Looking closely for the first time at intact bacterial microcities, scientists are amazed to see them packed as tightly as our own urban centers, but with a decidedly futuristic look. Towers of spheres and cone- or mushroom-shaped skyscrapers soar 100 to 200 micrometers upward from a base of dense sticky sugars, other big molecules and water, all collectively produced by the bacterial inhabitants. In these cities, different strains of bacteria with different enzymes help each other exploit food supplies that no one strain can break down alone, and all of them together build the city's infrastructure.
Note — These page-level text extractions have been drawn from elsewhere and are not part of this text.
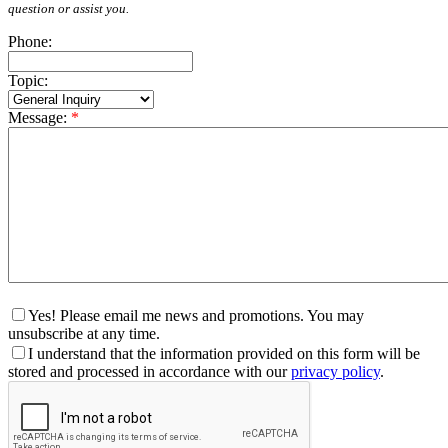
question or assist you.
Phone:
Topic:
Message:
*
Yes! Please email me news and promotions. You may
unsubscribe at any time.
I understand that the information provided on this form will be
stored and processed in accordance with our
privacy policy
.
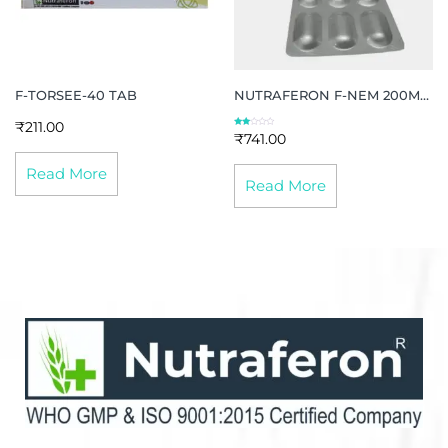
F-TORSEE-40 TAB
NUTRAFERON F-NEM 200MG
TAB
₹
211.00
Rate
₹
741.00
d
2.13
out
of 5
Read More
Read More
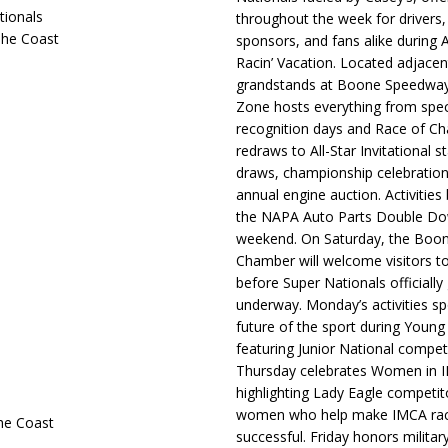
tionals
throughout the week for drivers,
The Coast
sponsors, and fans alike during 
Racin’ Vacation. Located adjacen
grandstands at Boone Speedway
Zone hosts everything from spec
recognition days and Race of C
redraws to All-Star Invitational s
draws, championship celebration
annual engine auction. Activities
the NAPA Auto Parts Double Do
weekend. On Saturday, the Boo
Chamber will welcome visitors t
before Super Nationals officially
underway. Monday’s activities sp
future of the sport during Youn
featuring Junior National compet
Thursday celebrates Women in 
highlighting Lady Eagle competit
women who help make IMCA rac
he Coast
successful. Friday honors militar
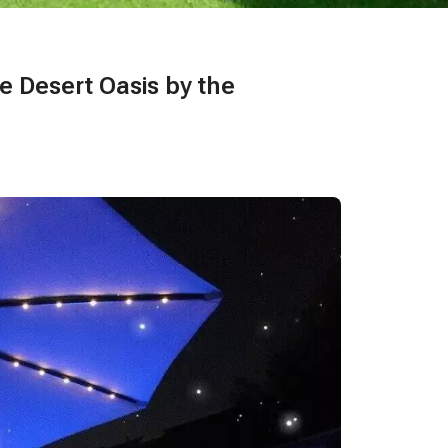
te Desert Oasis by the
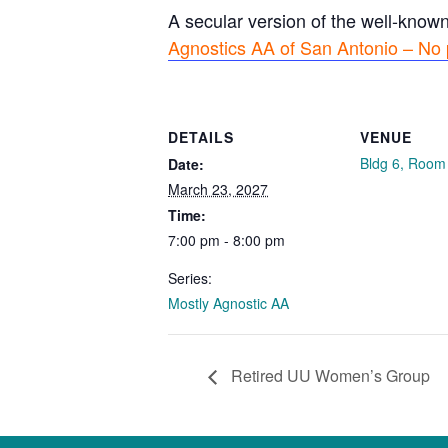
A secular version of the well-know
Agnostics AA of San Antonio – No 
DETAILS
VENUE
Bldg 6, Room
Date:
March 23, 2027
Time:
7:00 pm - 8:00 pm
Series:
Mostly Agnostic AA
Retired UU Women’s Group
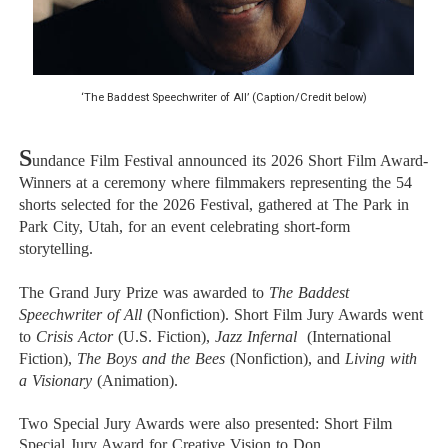
EADEM Puts Melanin-Rich Skin at the Center of the Ski
“Find Your Friends” Review: Izabel Pakzad Brings Style, 
‘The Baddest Speechwriter of All’ (Caption/Credit below)
'Children of Blood and Bone' Brings Tomi Adeyemi’s Epic
S
Flo Anthony Dies at 74: Trailblazing Celebrity Journali
undance Film Festival announced its 2026 Short Film Award-
Winners at a ceremony where filmmakers representing the 54
shorts selected for the 2026 Festival, gathered at The Park in
‘Withdrawal’: Aaron Strand’s Pulsating Heroin-Addiction
Park City, Utah, for an event celebrating short-form
storytelling.
The Grand Jury Prize was awarded to
The Baddest
Speechwriter of All
(Nonfiction). Short Film Jury Awards went
to
Crisis Actor
(U.S. Fiction),
Jazz Infernal
(International
Fiction),
The Boys and the Bees
(Nonfiction), and
Living with
a Visionary
(Animation).
Two Special Jury Awards were also presented: Short Film
Special Jury Award for Creative Vision to
Don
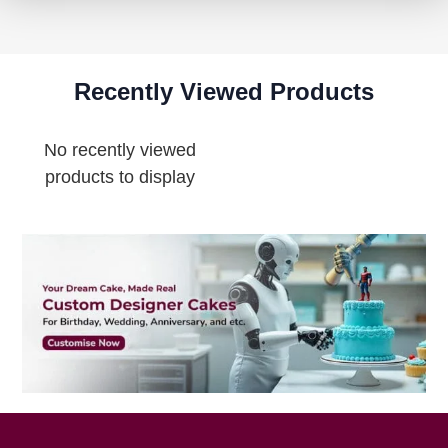
Recently Viewed Products
No recently viewed
products to display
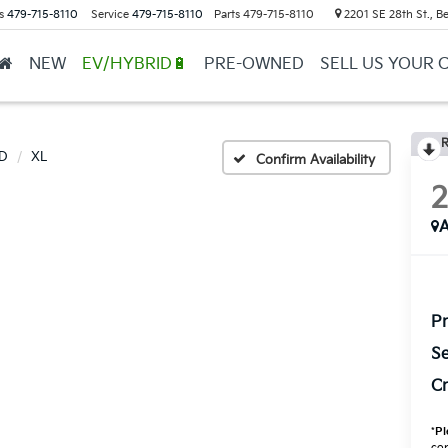
s
479-715-8110
Service
479-715-8110
Parts
479-715-8110
2201 SE 28th St., Be
NEW
EV/HYBRID🔋
PRE-OWNED
SELL US YOUR 
R
D
XL
Confirm Availability
A
Pr
Se
Cr
*
Pl
con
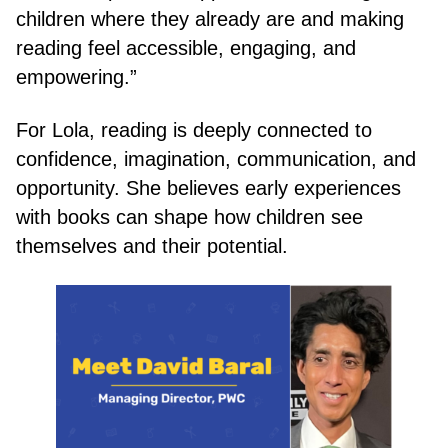
children where they already are and making
reading feel accessible, engaging, and
empowering.”
For Lola, reading is deeply connected to
confidence, imagination, communication, and
opportunity. She believes early experiences
with books can shape how children see
themselves and their potential.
The cities are laced with intricate channels connecting the buildings to circulate water, nutrients, enzymes, oxygen and recyclable wastes. Their diverse inhabitants live in different microneighborhoods and glide, motor or swim along roadways and canals. The more food is available, the denser the populations become. Researcher Bill Keevil in England, making videos of these cityscapes, says of one, "It looks like Manhattan when you fly over it."
Microbiologist Bill Costerton in Montana observes: "All of a sudden, instead of individual organisms, you have communication, cell cooperation, cell specialization, and a basic circulatory system, as in plants or animals.... It's a big intellectual break." Researchers are coming to see colonial bacteria or even all bacteria now as multicelled creatures despite their separate bodies.
In addition to rearranging Earth's crust, creating an atmosphere, devising urban lifestyles and creating the first worldwide web, bacteria invented other amazing technologies. Some produced polyester, though biodegradable; others harnessed solar energy as photosynthesis, permitting the making of food when it became scarce; still others invented the electric motor for locomotion -- -a disk with flagellum attached, rotating in a magnetic field, complete with ball bearings, not to mention the atomic pile, probably to raise local temperatures. Seeing these startling parallels to human lifestyles and inventions makes us see evolution fractally. In fact, when I fly over human cities, making them appear small, I see them as cells spread over a substrate, or as bacterial colonies.
Some bacterial colonies, as we know, cause infections, diseases and deteriorate our teeth, our buildings and bridges. But most bacterial cooperatives are harmless or indeed cooperative with other creatures, many living inside their guts, as in termites and cows, helping with digestion. They maintain our worldwide habitats by renewing and chemically balancing atmosphere, seas and soils; they work for our health by the billions in our guts and have evolved into the organelles inside our cells.